The knowledge arises that our stories do not love us. They divert our energies to particular structures, patterns of their own perpetuation, whether we agree with them or not. Whether they serve or not. Whether they cause suffering or not. We live so much of our lives trapped in the anxieties that develop when trying to choose between stories that disagree on what (they are certain) will happen if we take action. If we have free will (and I’m not entirely committed to that any longer) this is the moment of its arising: when we learn to find our way to the point of confrontation, maintaining awareness, disidentifying with any particular interpretation of our inner reality.

This, I have experienced, is possible.
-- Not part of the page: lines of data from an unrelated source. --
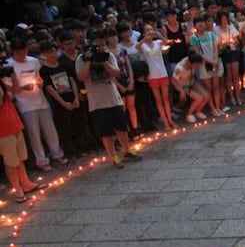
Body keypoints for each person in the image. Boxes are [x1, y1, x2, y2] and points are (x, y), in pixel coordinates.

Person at [76, 30, 142, 168]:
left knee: (121, 127)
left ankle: (126, 150)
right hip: (97, 103)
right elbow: (81, 77)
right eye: (97, 45)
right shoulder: (81, 59)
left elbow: (116, 73)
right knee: (105, 132)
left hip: (114, 98)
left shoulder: (109, 55)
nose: (100, 48)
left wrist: (103, 62)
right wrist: (89, 61)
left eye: (102, 44)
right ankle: (113, 156)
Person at [7, 37, 68, 172]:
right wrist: (23, 88)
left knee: (50, 129)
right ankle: (42, 161)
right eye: (19, 53)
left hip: (40, 100)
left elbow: (40, 76)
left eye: (24, 52)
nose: (22, 56)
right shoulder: (9, 65)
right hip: (25, 104)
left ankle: (57, 153)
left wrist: (38, 82)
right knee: (34, 133)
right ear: (13, 52)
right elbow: (9, 87)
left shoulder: (34, 61)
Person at [0, 79, 48, 203]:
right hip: (3, 130)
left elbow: (14, 91)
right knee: (11, 161)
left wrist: (12, 78)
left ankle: (26, 183)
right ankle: (17, 189)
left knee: (20, 158)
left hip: (15, 124)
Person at [137, 25, 177, 130]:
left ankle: (170, 119)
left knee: (166, 99)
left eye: (151, 31)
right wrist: (144, 39)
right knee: (158, 100)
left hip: (162, 73)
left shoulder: (157, 43)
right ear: (144, 33)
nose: (150, 33)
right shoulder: (143, 45)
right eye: (147, 31)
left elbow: (166, 42)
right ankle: (165, 121)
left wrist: (158, 35)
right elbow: (137, 47)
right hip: (152, 75)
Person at [171, 53, 210, 122]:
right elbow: (173, 80)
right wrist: (181, 91)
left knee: (206, 95)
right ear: (191, 63)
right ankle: (189, 114)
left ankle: (198, 112)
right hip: (183, 85)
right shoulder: (179, 69)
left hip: (191, 82)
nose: (198, 66)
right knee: (199, 98)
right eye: (197, 65)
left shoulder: (190, 59)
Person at [215, 10, 242, 106]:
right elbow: (216, 44)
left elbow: (237, 40)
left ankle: (238, 95)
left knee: (235, 75)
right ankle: (231, 96)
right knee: (228, 76)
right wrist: (223, 44)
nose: (224, 21)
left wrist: (234, 41)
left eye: (225, 19)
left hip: (233, 51)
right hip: (224, 53)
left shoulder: (231, 27)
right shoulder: (216, 29)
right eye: (222, 20)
We can learn to find our way back and forth between the stories, the watcher, our thoughts, our actions and our impacts. We can live in intimate relationship with the universe, not seeking to reach out and make it into the story in our minds, but willing to negotiate, knowing that this is the process by which the universe precesses. “To action only are we entitled…” cautions the Bhagavad Gita, “never to its outcome.” We reach out, but not because we know what comes next. Not to control the outcome, not to prove our own value, or even our own existence by our impacts. Our actions, our writings, our stories themselves can become offerings to the World As It Is.

And so, despite my desire to not jump up and down, the exhaustion that takes me when I think about keeping up appearances, I write. Despite my inability to stick to a posting schedule, despite my difficulties figuring out how to tell you that *this* (this, here. THIS!!!) is what I’m trying to tell you… I write. The blog sits, perhaps neglected, perhaps unloved, but holding space for stories in case one of them turns out to be the one that this person needs to hear right this minute.

Rather than jumping up and down, I offer an invitation. In this moment, I send out love hoping not that I will be validated by your attention, but that you will.